Administration responds to on-campus bee inhabitation

Administration+responds+to+on-campus+bee+inhabitation

photo by Jake Arthur

Peyton Whittington, Online Editor-in-Chief

This year, as with last September, it is not an uncommon sight to walk past a trash can on campus and see 10-15 bees feasting on the garbage inside.

These bees happen to be honeybees, known for their pollination of flowers and production and storage of honey. They are attracted to the sugary drinks consumed by students, which means they usually only swarm trash cans during lunch hours.

Dean Brett Hamilton, who is in charge of facilities, has taken considerable measures to secure campus safety. As suggested by county administration, Hamilton had the garbage cans pressure washed, removed them from student eating areas and ensured the daily disposal of garbage can liners. He also described the situation to Seminole County Animal Services, who reportedly offered little other help than the precautions above.
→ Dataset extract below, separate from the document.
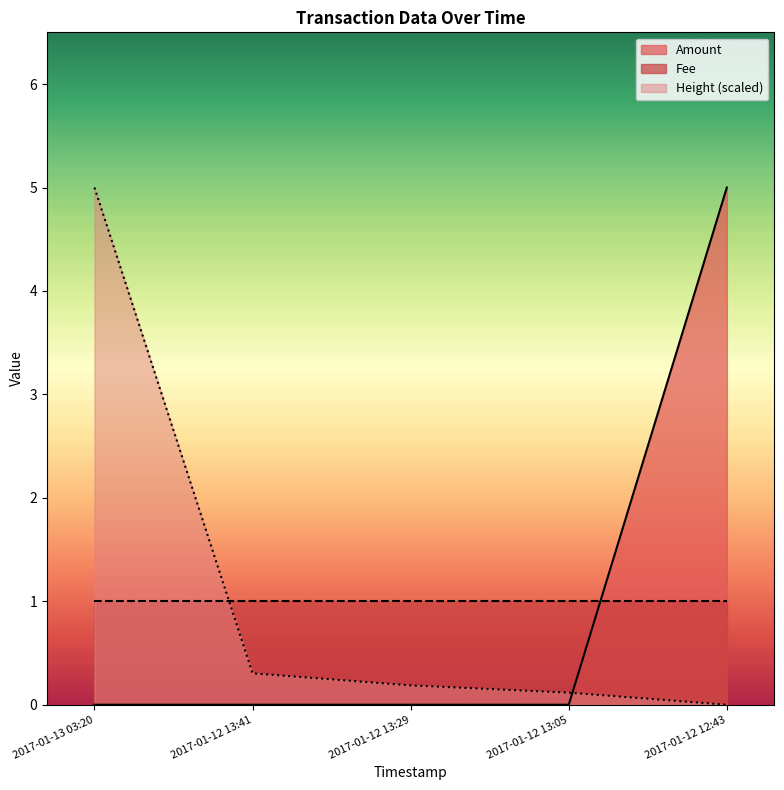

Between 2017-01-12 13:05 and 2017-01-12 13:41, which is larger?

2017-01-12 13:05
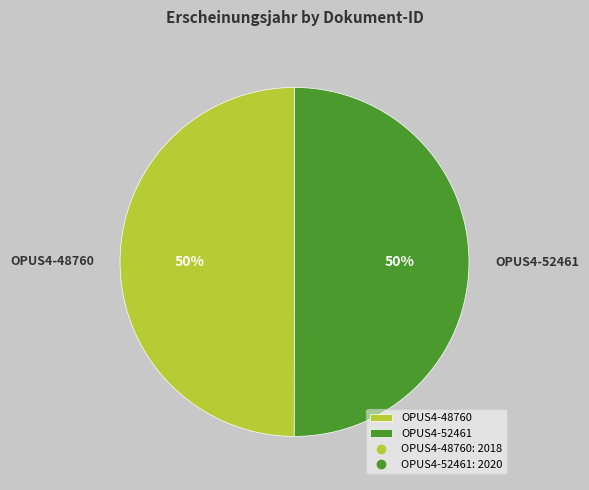

To the nearest percent, what percentage of the pie is OPUS4-52461?

50%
“I went online and Googled home remedies, and I put cinnamon and cayenne pepper in all the trash cans because that’s supposed to keep them away, but that didn’t work,” Hamilton said. “I did everything I possibly could to keep our school and our students safe.”

Bees are not yet a protected species, but they are dwindling, which is why both Hamilton and Dr. Mary Williams favored the possibility of calling a professional beekeeper as opposed to an exterminator.
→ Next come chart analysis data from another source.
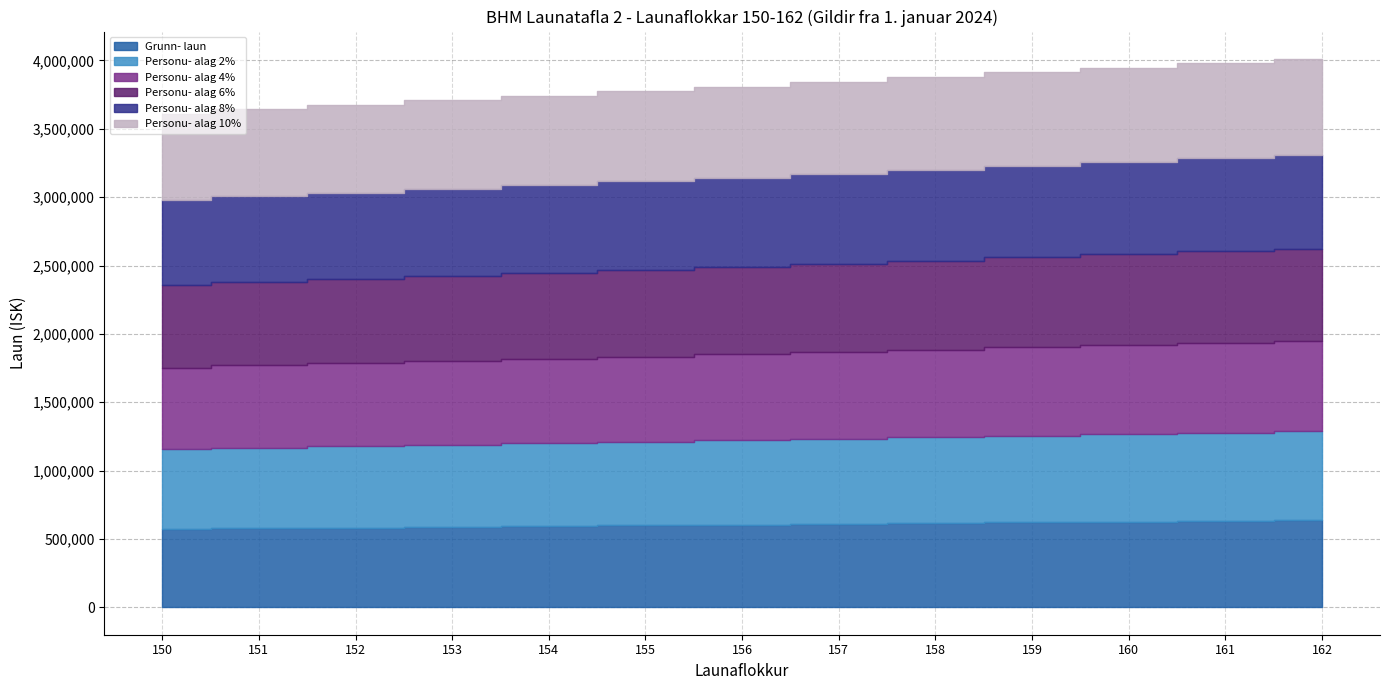

True or false: Personu- alag 6% has more than 0 interior local peaks.

False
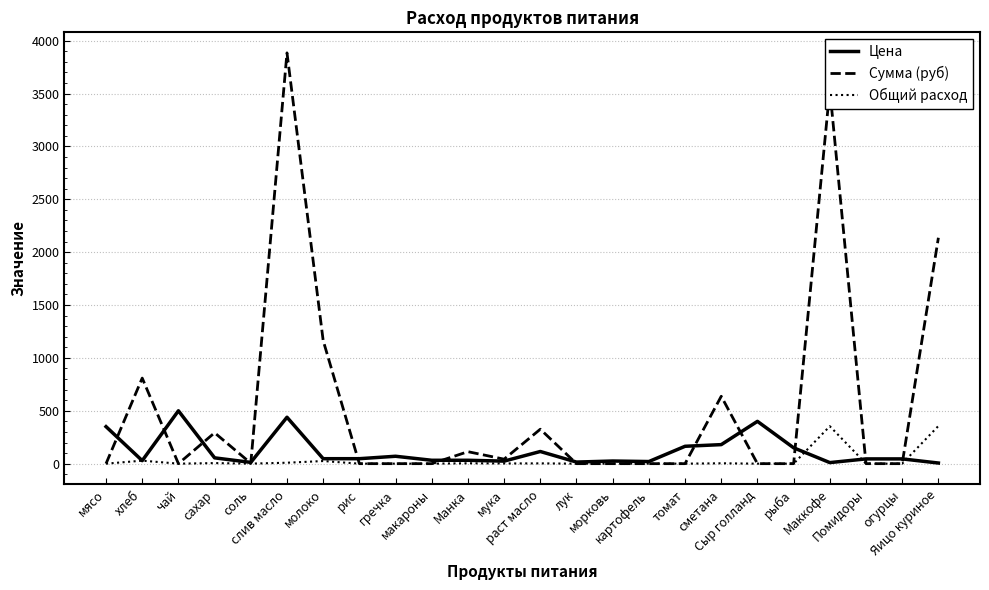

Which series has the largest range (max minus min)?

Сумма (руб)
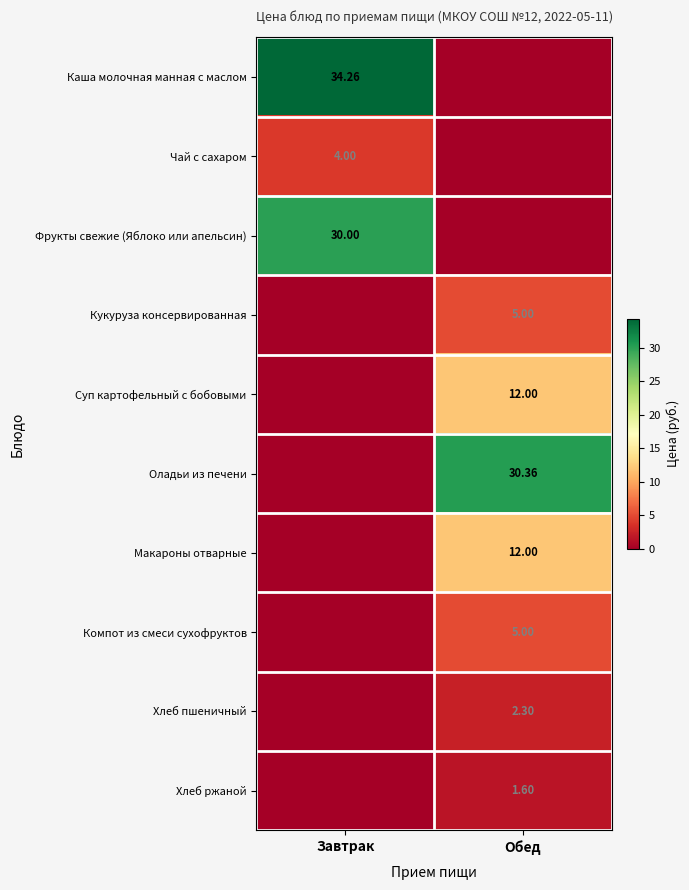

True or false: Фрукты свежие (Яблоко или апельсин) has a value of -12.3 at Обед.

False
Most bee complaints, however, have come from students with bee allergies and their parents.

Bees flock to the garbage in a trash can on campus. Photo by Jake Arthur.
Bees flock to the garbage in a trash can on campus. Photo by Jake Arthur.

“If you’re allergic to bees and you don’t want to be in the vicinity of them, definitely you need to be eating lunch inside,” Williams said. “That being said, I personally haven’t heard of one person being stung.”

As for students’ role in de-escalating the situation, Williams advises students to make sure their trash is thrown away at the end of the lunch period.

“The bees are not here to attack you, they’re here for what’s in the garbage,” Hamilton said. “If you’re attacking them, they will want to retaliate and fend for themselves.”